Стон чуть приглох, сменился тоскливым, надрывным воем. Он ширился, креп, становился всё тоскливей и закончился отрывистым визгом.
— Собака… Покойника чует.
Устин снова прильнул к окну. Людей в комнате не было.
— Где же они? — заметался он.
Стукнула дверь. На крыльце раздались тяжёлые шаги. И голос Сысоя. Устин не слышал слов. Только голос. Хозяйская уверенность в нём. Торжество.
Хрустя льдинками, люди прошли мимо.
«Уходишь, гад одноглазый… Нет, не уйдёшь!»
Скрипнули ворота. Люди вышли на улицу. Устин перебрался через заплот. Неслышно, будто в тайге за зверем, пригибаясь к земле, крался он за людьми.
Из-за гор поднималась луна. Стало светлей. И тут увидел Устин, что людей впереди всего трое — староста, понятые, а Сысоя нет. Зарычал, как от боли, уже не таясь, кинулся к дому.
— Миленькие вы мои, соколики мои ясные, ненаглядные, как жить-то теперь будем без двора, без кола, без печи, без худобы, где голову только приклоним, соколики мои ясные… — причитала Матрёна. Возле неё на коленях стояла Ксюша, гладила поседевшие волосы.

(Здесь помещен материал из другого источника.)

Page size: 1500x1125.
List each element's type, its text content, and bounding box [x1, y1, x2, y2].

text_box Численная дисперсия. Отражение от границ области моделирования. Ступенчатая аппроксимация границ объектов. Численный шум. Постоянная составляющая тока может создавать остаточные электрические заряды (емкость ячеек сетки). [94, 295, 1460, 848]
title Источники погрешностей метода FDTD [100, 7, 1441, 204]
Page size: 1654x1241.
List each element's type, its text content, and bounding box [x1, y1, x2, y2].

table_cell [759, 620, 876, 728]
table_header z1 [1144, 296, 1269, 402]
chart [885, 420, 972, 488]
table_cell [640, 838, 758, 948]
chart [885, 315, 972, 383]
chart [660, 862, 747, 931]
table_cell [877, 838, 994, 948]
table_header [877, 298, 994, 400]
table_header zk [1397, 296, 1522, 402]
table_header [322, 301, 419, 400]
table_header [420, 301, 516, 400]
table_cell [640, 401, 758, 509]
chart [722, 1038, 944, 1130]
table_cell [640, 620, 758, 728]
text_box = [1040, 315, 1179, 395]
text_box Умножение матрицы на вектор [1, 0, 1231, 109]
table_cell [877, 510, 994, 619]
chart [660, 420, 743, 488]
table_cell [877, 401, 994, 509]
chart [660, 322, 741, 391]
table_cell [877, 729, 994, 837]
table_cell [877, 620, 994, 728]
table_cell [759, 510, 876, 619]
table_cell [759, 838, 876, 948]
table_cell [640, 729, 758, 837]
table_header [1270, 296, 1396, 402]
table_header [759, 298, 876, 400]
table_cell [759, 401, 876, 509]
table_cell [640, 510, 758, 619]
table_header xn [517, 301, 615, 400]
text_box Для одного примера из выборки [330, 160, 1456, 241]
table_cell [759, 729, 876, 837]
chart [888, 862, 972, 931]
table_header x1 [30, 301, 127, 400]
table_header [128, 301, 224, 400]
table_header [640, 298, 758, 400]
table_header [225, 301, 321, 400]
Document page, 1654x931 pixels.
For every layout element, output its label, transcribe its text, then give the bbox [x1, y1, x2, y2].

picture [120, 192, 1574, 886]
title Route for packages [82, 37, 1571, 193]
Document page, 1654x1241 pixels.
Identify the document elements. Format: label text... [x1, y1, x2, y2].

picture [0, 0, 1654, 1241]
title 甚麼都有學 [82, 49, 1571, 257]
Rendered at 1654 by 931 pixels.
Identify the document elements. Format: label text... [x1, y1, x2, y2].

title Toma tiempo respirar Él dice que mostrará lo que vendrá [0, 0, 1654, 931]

— Не плачь, матушка. Успокойся, родненькая. — Через три дня назначена свадьба с Ванюшкой, и Ксюша уже называла Матрёну матушкой. — Жили без золота, матушка, и снова будем жить. Мы с Ваней станем робить от зари до зари и к осени непременно сколотим тебе избёнку. Каку ни каку, а сколотим. Я любить тебя буду, матушка. Покоить.
Увидя мужа, Матрёна протянула к нему руки, но Устин, пригнувшись, втянув голову в плечи, прошмыгнул через кухню. В тёмной столовой сшиб стул и замер.